Gay Wedding Photos by Glenn Guiao
Disclaimer: The photo above does not depict the couples mentioned in this article. It is included solely for illustrative purposes, while certain Reddit threads I discovered online have proven useful.

Hi, so genuine question because my boyfriend (he/him) and I (He/They) plan on getting married but we have no idea how to handle the traditional processional where a father walks the bride down the aisle, we also have the extra hurdle of not wanting the other to feel feminized because we are also both trans masc. I have thought about the idea of me biting the bullet and doing it since out of the two of us my father is still alive. only issue with that is where his mother is very accepting of our identity my dad is a bit old fashioned.
Don't get my wrong my parents love me, they love my boyfriend (or at least my dad does, mom is a bit iffy but that's a mess I won't get into) and they aren't trying to make me convert or anything but they continuously dead name me and misgender me (never my boyfriend though so). I simply don't want to give my family another feminine thing to link to me, my sister is already trying to push for one of us to wear a dress (not happening, we are both going in suites).
Is there anyone here who has had or has been to a wedding where they found some kind of alternate option to the processional that feels just as special, or perhaps if anyone has an idea of what might work?
Edit: no one said anything about it but I thought I should say, I'm not taking away my dad's chance to walk his child down the aisle, I have an older sister who has already been married.
Second edit: thank you all so much for the ideas so far it warms my heart truly, I can't wait to start discussing the various ideas mentioned with him (I particularly like us simply walking down together that some of you mentioned) you've all been a huge help, again thank you!

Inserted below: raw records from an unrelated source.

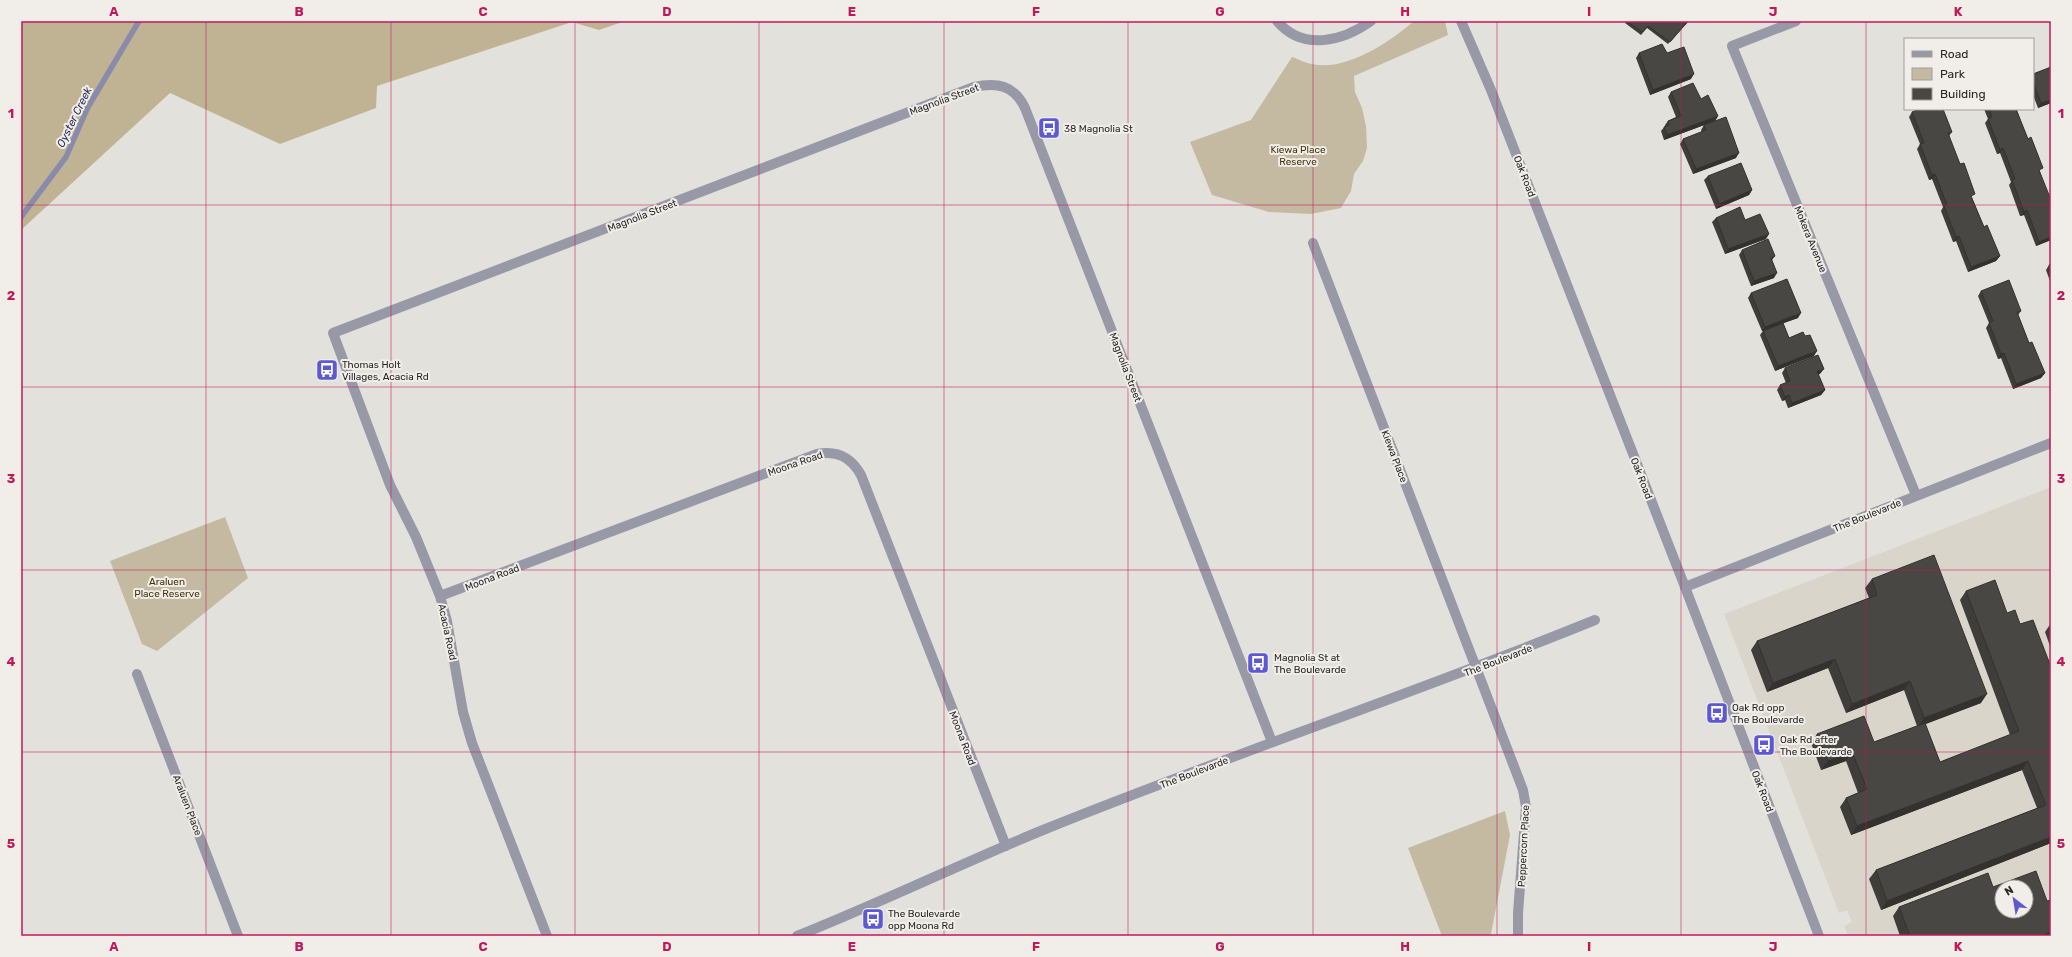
<svg xmlns="http://www.w3.org/2000/svg" width="2072" height="957" viewBox="0 0 2072 957" font-family="Rubik,sans-serif">
	<style>
		.built { fill: #dad5ca; fill-rule: evenodd }
		.green { fill: #c4baa2 }
		.forest { fill: #c0b394 }
		.lines { fill: none; stroke-linecap: round; stroke-linejoin: round }
		.stream { stroke: #888baa; stroke-width: 5.5 }
		.minor { stroke: #9799a6; stroke-width: 10 }
		.tertiary { stroke: #9799a6; stroke-width: 10 }
		.wall { fill: #3f3d3a }
		.shaded-wall { fill: #33322f }
		.building { fill: #494743; stroke: #33322f; fill-rule: evenodd }
		.grid { fill: none; stroke: #c2185b; stroke-width: 1; stroke-opacity: 0.55 }
		.labels { text-anchor: middle; stroke-width: 4; stroke-linejoin: round; paint-order: stroke }
		.street-label { font-size: 10px; fill: #282725; stroke: #f1eee9 }
		.poi-label { font-size: 10px; fill: #282725; stroke: #f1eee9; text-anchor: start }
		.park-label { font-size: 10px; fill: #44350b; stroke: #f1eee9 }
		.water-label { font-size: 11px; font-style: italic; fill: #2e2f5b; stroke: #f1eee9 }
		.neatline { fill: none; stroke: #c2185b; stroke-width: 1.5 }
		.grid-label { font-size: 13px; text-anchor: middle; font-weight: bold; fill: #c2185b }
	</style>
	<rect width="100%" height="100%" fill="#e3e1dc"/>
	<path class="built" d="M2051,487v449h-203l-4,-10 8,-4 -5,-12 -8,3 -115,-299zM2002,887h24v24h-24z"/>
	<path class="green" d="M1414,21h31l3,14 -94,41 1,16 7,16 4,18 1,22 -4,13 -9,13 -3,17 -10,17 -30,6 -42,-2 -57,-17 -22,-53 61,-22 41,-63c6,2 13,6 20,7 33,8 78,-22 102,-43z
		M225,517l23,61 -91,73 -15,-7 -32,-83z
		M1505,811l5,24 -19,99 -6,2h-43l-34,-88z"/>
	<path class="forest" d="M21,21h604l-26,9 -27,-8 -195,64 -1,22 -96,36 -110,-51 -149,137z"/>
	<g class="lines">
		<path class="stream" d="M21,217l45,-60 22,-50 51,-86"/>
		<path class="minor" d="M1277,21c26,31 66,20 94,0
			M1461,21l30,69 194,497
			M1796,21l-64,25 184,449
			M1313,243l210,547 3,17 -8,106v23
			M440,596l377,-142c20,-4 34,3 44,21l145,371
			M137,674l101,262
			M547,936l-75,-193 -9,-31 -16,-91 -7,-25 -24,-59 -26,-52 -57,-152 641,-246c23,-5 40,-2 51,21l247,634
			M797,936c83,-33 163,-72 246,-106 183,-74 370,-136 552,-210"/>
		<path class="tertiary" d="M1819,936l-134,-349 366,-144"/>
	</g>
	<path class="wall" d="M1626,21h63l-21,23 -21,-16 -6,7 -16,-12z
		M1639,53h28l24,26 -41,16 -14,-37z
		M2051,67v36l-13,5 -5,-13v-21z
		M1671,92l30,7 17,17 -3,5 -51,19 -3,-9 4,-5v-1l3,-4 8,-4 -8,-20z
		M1984,109h34l-1,2 23,61 11,68 -15,6 -12,-31 -4,1 -11,-31 2,-3 -11,-29 -3,1 -12,-31 3,-4z
		M1912,112l40,20 -3,4 23,62 12,29 16,29 -4,5 -28,11 -12,-31 -3,1 -12,-31 2,-4 -11,-28 -3,1 -12,-31 3,-5 -11,-27z
		M1704,125l32,33 -43,16 -13,-30 3,-5 19,-7 -1,-2z
		M1708,176l44,14 -3,5 -33,14 -12,-29z
		M1716,218l29,2 21,19 -41,15 -13,-32z
		M1742,250l33,6 -3,4 2,18 -23,8 -12,-31z
		M2051,264v20l-5,-14 3,-5z
		M1981,291l40,20 -3,4 11,28 16,30 -4,5 -28,11 -12,-31 -3,1 -12,-31 3,-5 -11,-27z
		M1751,293l47,25 -15,5 6,15 25,18 -39,15 -15,-36 3,-4h-1l-14,-33z
		M1785,368l35,6h-2l7,16 -4,5 -33,13 -3,-8 -3,1 -5,-11 3,-5 6,-2 -4,-10z
		M1872,579l109,124 -56,21 15,38 70,-27 -50,-135 6,-9 41,22 13,11 31,219 -170,67 -12,-31 7,-9 161,-62 -15,-38 -171,65 -11,-28 6,-9 12,-5 -12,-32 -25,9 -10,-27 6,-9 57,8 43,-16 -13,-36 -58,23 -18,-45 -61,24 -16,-42 6,-9 112,-43 -4,-10z
		M2051,623v26l-6,-17z
		M1993,887l54,14 4,35h-151l-7,-20 6,-9z"/>
	<path class="shaded-wall" d="M1694,74l-3,5 -41,16 3,-5z
		M2051,100v3l-13,5 3,-5z
		M1718,116l-3,5 -51,19 3,-5z
		M2003,148l-3,5 -3,1 3,-4z
		M1739,153l-3,5 -43,16 3,-5z
		M1935,174l-3,5 -3,1 3,-5z
		M1752,190l-3,5 -33,14 3,-5z
		M2027,210l-3,5 -4,1 4,-4z
		M1769,234l-3,5 -41,15 3,-5z
		M1959,236l-3,5 -3,1 3,-5z
		M2051,237v3l-15,6 3,-4z
		M2000,256l-4,5 -28,11 3,-5z
		M1777,273l-3,5 -23,8 3,-5z
		M1801,313l-3,5 -36,13 3,-4z
		M1817,351l-3,5 -39,15 3,-5z
		M2004,353l-3,5 -3,1 3,-5z
		M1824,369l-4,5 -6,2 3,-5z
		M2045,373l-4,5 -28,11 3,-5z
		M1825,390l-4,5 -33,13 4,-5z
		M1789,395l-4,5 -3,1 3,-4z
		M1835,659l-7,9 -61,24 6,-9z
		M1910,681l-6,9 -58,23 6,-9z
		M1987,694l-6,9 -63,24 6,-9z
		M1852,752l-6,9 -25,9 7,-9z
		M2028,761l-6,9 -171,65 6,-9z
		M2051,837v6l-170,67 6,-9z
		M2051,932v4h-11z"/>
	<path class="building" d="M1626,21h62l-18,21 -22,-16 -6,6z
		M1662,44l5,9 17,-6 10,27 -41,16 -14,-37z
		M2051,67v33l-10,3 -8,-21v-8z
		M1693,83l8,16 7,-4 10,21 -51,19 -3,-8 5,-2 -1,-4 13,-5 -10,-24z
		M1920,109h23l9,23 -4,1 12,31 4,-1 11,31 -4,2 13,31 3,-2 13,31 -29,11 -12,-31 -3,1 -12,-31 3,-1 -12,-31 -3,1 -12,-31 4,-1 -12,-31z
		M1989,109h27l12,30 3,-2 12,31 -4,2 12,30v37l-12,5 -12,-32 -3,2 -12,-32 3,-1 -12,-31 -3,2 -12,-31 4,-2z
		M1726,117l13,36 -43,16 -13,-30 23,-9 -2,-5z
		M1741,163l11,27 -33,14 -11,-28z
		M1740,207l5,13 15,-6 9,20 -41,15 -12,-31z
		M1768,239l7,17 -4,2 6,15 -23,8 -12,-31z
		M2051,264v7l-2,-6z
		M1787,279l14,34 -36,14 -14,-34z
		M2009,280l12,31 -4,1 12,31 3,-1 13,31 -29,11 -12,-31 -3,1 -12,-31 4,-2 -12,-30z
		M1783,323l6,15 14,-6 2,4 5,-1 7,16 -39,15 -15,-35z
		M1818,355l6,14 -7,2 8,19 -33,13 -3,-8 -4,2 -5,-12 10,-4 -5,-13z
		M1934,555l53,139 -63,24 -14,-37 -58,23 -17,-45 -62,24 -16,-42 120,-46 -5,-16z
		M1995,580l12,33 8,-3 5,14 13,-4 18,47v170l-164,64 -11,-31 170,-65 -18,-44 -171,65 -11,-28 21,-9 -15,-37 -24,9 -11,-27 47,-18 10,26 51,-19 15,39 79,-31 -53,-140z
		M2036,871l11,30 4,-1v32l-11,4h-130l-11,-29 89,-34 5,14zM2002,887h24v24h-24z"/>
	<path class="grid" d="M206,21v915M391,21v915M575,21v915M759,21v915M944,21v915M1128,21v915M1313,21v915M1497,21v915M1681,21v915M1866,21v915M21,205h2030M21,387h2030M21,570h2030M21,752h2030"/>
	<defs>
		<g id="bus-square" transform="scale(1.15)"><rect x="-9" y="-9" width="18" height="18" rx="4" fill="#5d59d1" stroke="#f1eee9"/><path d="M-5-6H5V4H4V6H2V4H-2V6H-4V4H-5ZM-3.5-4V0h7V-4ZM-3.5 1.2v1.5H-2V1.2ZM2 1.2v1.5H3.5V1.2Z" fill="#fff"/></g>
	</defs>
	<g fill-rule="evenodd">
		<use href="#bus-square" x="1049" y="128"/>
		<use href="#bus-square" x="327" y="370"/>
		<use href="#bus-square" x="1258" y="663"/>
		<use href="#bus-square" x="1717" y="713"/>
		<use href="#bus-square" x="1764" y="745"/>
		<use href="#bus-square" x="873" y="919"/>
	</g>
	<g class="labels">
		<g class="street-label">
			<text transform="translate(944 99) rotate(-20)" y="4">Magnolia Street</text>
			<text transform="translate(1525 176) rotate(69)" y="4">Oak Road</text>
			<text transform="translate(642 215) rotate(-21)" y="4">Magnolia Street</text>
			<text transform="translate(1811 239) rotate(68)" y="4">Mokera Avenue</text>
			<text transform="translate(1126 367) rotate(69)" y="4">Magnolia Street</text>
			<text transform="translate(1395 456) rotate(69)" y="4">Kiewa Place</text>
			<text transform="translate(795 463) rotate(-19)" y="4">Moona Road</text>
			<text transform="translate(1642 478) rotate(69)" y="4">Oak Road</text>
			<text transform="translate(1867 515) rotate(-22)" y="4">The Boulevarde</text>
			<text transform="translate(492 577) rotate(-21)" y="4">Moona Road</text>
			<text transform="translate(448 632) rotate(78)" y="4">Acacia Road</text>
			<text transform="translate(1498 660) rotate(-21)" y="4">The Boulevarde</text>
			<text transform="translate(963 738) rotate(69)" y="4">Moona Road</text>
			<text transform="translate(1194 772) rotate(-21)" y="4">The Boulevarde</text>
			<text transform="translate(1763 791) rotate(69)" y="4">Oak Road</text>
			<text transform="translate(188 805) rotate(69)" y="4">Araluen Place</text>
			<text transform="translate(1523 846) rotate(-87)" y="4">Peppercorn Place</text>
		</g>
		<g class="poi-label">
			<text x="1064" y="132">38 Magnolia St</text>
			<text x="342" y="368">Thomas Holt<tspan x="342" dy="12">Villages, Acacia Rd</tspan></text>
			<text x="1274" y="661">Magnolia St at<tspan x="1274" dy="12">The Boulevarde</tspan></text>
			<text x="1732" y="711">Oak Rd opp<tspan x="1732" dy="12">The Boulevarde</tspan></text>
			<text x="1780" y="743">Oak Rd after<tspan x="1780" dy="12">The Boulevarde</tspan></text>
			<text x="888" y="917">The Boulevarde<tspan x="888" dy="12">opp Moona Rd</tspan></text>
		</g>
		<g class="park-label">
			<text x="1298" y="153">Kiewa Place<tspan x="1298" dy="12">Reserve</tspan></text>
			<text x="167" y="585">Araluen<tspan x="167" dy="12">Place Reserve</tspan></text>
		</g>
		<g class="water-label">
			<text transform="translate(74 117) rotate(-64)" y="4">Oyster Creek</text>
		</g>
	</g>
	<rect width="2072" height="957" fill="none" stroke="#f1eee9" stroke-width="44"/>
	<rect x="1904" y="38" width="130" height="72" fill="#f1eee9" stroke="#a19e9b"/>
	<rect x="1912" y="51" width="20" height="6" fill="#9799a6" stroke="#a19e9b"/>
	<text x="1940" y="58" font-size="12" fill="#282725">Road</text>
	<rect x="1912" y="68" width="20" height="12" fill="#c4baa2" stroke="#a19e9b"/>
	<text x="1940" y="78" font-size="12" fill="#282725">Park</text>
	<rect x="1912" y="88" width="20" height="12" fill="#494743" stroke="#a19e9b"/>
	<text x="1940" y="98" font-size="12" fill="#282725">Building</text>
	<g transform="translate(2014 899) rotate(329)"><circle r="19" fill="#f1eee9" stroke="#a19e9b"/>
	<path d="M0-3L7 15L0 10L-7 15Z" fill="#5d59d1"/>
	<text y="-6" font-size="11" font-weight="bold" text-anchor="middle" fill="#282725">N</text>
	</g>
	<rect x="22" y="22" width="2028" height="913" class="neatline"/>
	<g class="grid-label">
		<text x="114" y="16">A</text>
		<text x="299" y="16">B</text>
		<text x="483" y="16">C</text>
		<text x="667" y="16">D</text>
		<text x="852" y="16">E</text>
		<text x="1036" y="16">F</text>
		<text x="1220" y="16">G</text>
		<text x="1405" y="16">H</text>
		<text x="1589" y="16">I</text>
		<text x="1773" y="16">J</text>
		<text x="1958" y="16">K</text>
		<text x="11" y="118">1</text>
		<text x="2061" y="118">1</text>
		<text x="11" y="300">2</text>
		<text x="2061" y="300">2</text>
		<text x="11" y="483">3</text>
		<text x="2061" y="483">3</text>
		<text x="11" y="666">4</text>
		<text x="2061" y="666">4</text>
		<text x="11" y="848">5</text>
		<text x="2061" y="848">5</text>
		<text x="114" y="951">A</text>
		<text x="299" y="951">B</text>
		<text x="483" y="951">C</text>
		<text x="667" y="951">D</text>
		<text x="852" y="951">E</text>
		<text x="1036" y="951">F</text>
		<text x="1220" y="951">G</text>
		<text x="1405" y="951">H</text>
		<text x="1589" y="951">I</text>
		<text x="1773" y="951">J</text>
		<text x="1958" y="951">K</text>
	</g>
</svg>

Just as a note, you can still do the traditional outfit shopping even if there isn't a dress. My husband and his groomsman had a whole day are of their suit shopping. Just because its not a dress doesn't mean you can't try on clothes and have fun!



Honestly? Throw out the things that don't work for you and start from the ground up.
What do you want to processional to be? What are the moments that you want to create?
What are the feelings that you want to have? Is it just a fun parade of the two of you and your friends/family? Or do either of you want a big dramatic moment and then getting to soak in a lot of attention?
Even when there is a bride you don't have to follow the "bride" script.


Mid-thirties here and recently married…my husband walked down the aisle with both his parents and I walked down the aisle with both my parents. This way there was nothing gendered about it, and it was nice to include all the parents (whom we have great relationships with).
It felt more like escorting than anyone “giving away” someone else!

My fiancée (F) and I (NB/AFAB) ran into this problem as well. Some options to consider:
-Just don’t. It’s your wedding. Your family is already unsupportive.
Don’t give into them, this is your day. If you don’t want a processional just don’t do it. Keep them on an information diet. “We’re still deciding…” “it’s an option we’re considering…” etc. and just refuse to give a straight answer. (Pun intended)
-Walk down the aisle together. This one’s actually becoming more common in cis/het weddings as well. The whole “giving away” thing is based in misogyny and ownership and kinda gives the ick anyway.
-Choose a friend. If you’re doing groomsmen you could use your best man, or you could pick any close friend really.
My fiancée and I both want to do one. Neither of us like the tradition of the father giving away the bride given the roots of it. My best friend is officiating and I plan to walk with him. My fiancée’s parents are divorced and she’s much closer to her mom than her dad but doesn’t want to have to choose between them. She’s walking with her sister/MOH instead.